Alternatively, the fuel system test rig should perhaps also attempt to take account of what effect each fuel scavenge pump might have on fuel in the main tanks and the fuel supply system leading out of them?
3. Statistical significance of duplicated restriction in two independent fuel systems
The comment on page 19 of the interim report that "This is the first such event in 6.5 million flight hours and places the failure as being 'remote' as defined in EASA CS 25.1309" perhaps does not do justice to the statistical significance of what happened. While the statement may be correct, it could be seen as overstating the remoteness of the "event" - in particular, given the sharpened awareness from the data-mining that the particular environmental factors relevant to this event have occurred in but a few of those many flight hours and the fact that the current strawman is dependent on there being two separate duplicated events, i.e. one restriction in each independent fuel system, with assumed common contributory factors.
Also, if I may quibble with what may have been unintentionally implied by the word “remote” in the context of EASA CS 25.1309, when is a double engine rollback on a twin engine aircraft at very low altitude over a highly populated area caused by a restriction to the fuel supply to each engine limiting effective supply to about 15% or so of the certified maximum just a “major failure condition” for which “remote” is the relevant test, rather than a “hazardous failure condition” or a “catastrophic failure condition” which have to meet stricter standards?
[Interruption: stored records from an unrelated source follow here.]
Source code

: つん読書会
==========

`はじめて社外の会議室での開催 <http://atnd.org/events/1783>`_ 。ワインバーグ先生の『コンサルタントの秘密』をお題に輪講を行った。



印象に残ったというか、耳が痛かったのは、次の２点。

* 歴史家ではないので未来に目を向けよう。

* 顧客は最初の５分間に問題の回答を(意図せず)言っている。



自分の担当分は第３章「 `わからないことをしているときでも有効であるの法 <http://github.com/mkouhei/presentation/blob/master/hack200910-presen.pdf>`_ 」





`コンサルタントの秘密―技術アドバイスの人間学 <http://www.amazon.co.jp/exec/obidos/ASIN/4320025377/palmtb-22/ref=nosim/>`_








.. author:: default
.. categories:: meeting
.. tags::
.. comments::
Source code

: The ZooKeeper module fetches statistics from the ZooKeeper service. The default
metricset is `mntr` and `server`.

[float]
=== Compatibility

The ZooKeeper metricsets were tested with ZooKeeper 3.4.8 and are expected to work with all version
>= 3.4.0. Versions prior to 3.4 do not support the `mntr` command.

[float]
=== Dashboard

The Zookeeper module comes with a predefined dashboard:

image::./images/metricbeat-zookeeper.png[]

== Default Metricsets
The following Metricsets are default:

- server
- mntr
It would seem extraordinary to play down the significance of this demonstrated and duplicated failure condition, even if the improbability of its recurrence is in question.
4. Indications, annunciations and corrective actions
Also in the context of that same EASA CS 25.1309, which states in paragraph (c) (just read it at
http://www.aaib.gov.uk/sites/aaib/cm...pendix%20B.pdf) that:
“Information concerning unsafe system operating conditions must be provided to the
crew to enable them to take appropriate corrective action. A warning indication must
be provided if immediate corrective action is required. Systems and controls, including
indications and annunciations must be designed to minimise crew errors, which could
create additional hazards.”
would it not be helpful and practical (and perhaps necessary) to introduce an immediate warning and annunciation of the discrepancy between the Actual EPR and the Commanded EPR as soon as the more normal 2-3 second lag becomes a clear discrepancy as at about second 154[95] (in figure 2), rather than requiring crew to observe the discrepancy and establish if it is “just” a glide slope, autothrottle or other issue – even more so by second 160[95] when both engines are rolling back.
Needless to say, the crew did the most remarkable job – and this seems more apparent as the background unfolds and you look at how little time and room they had to act.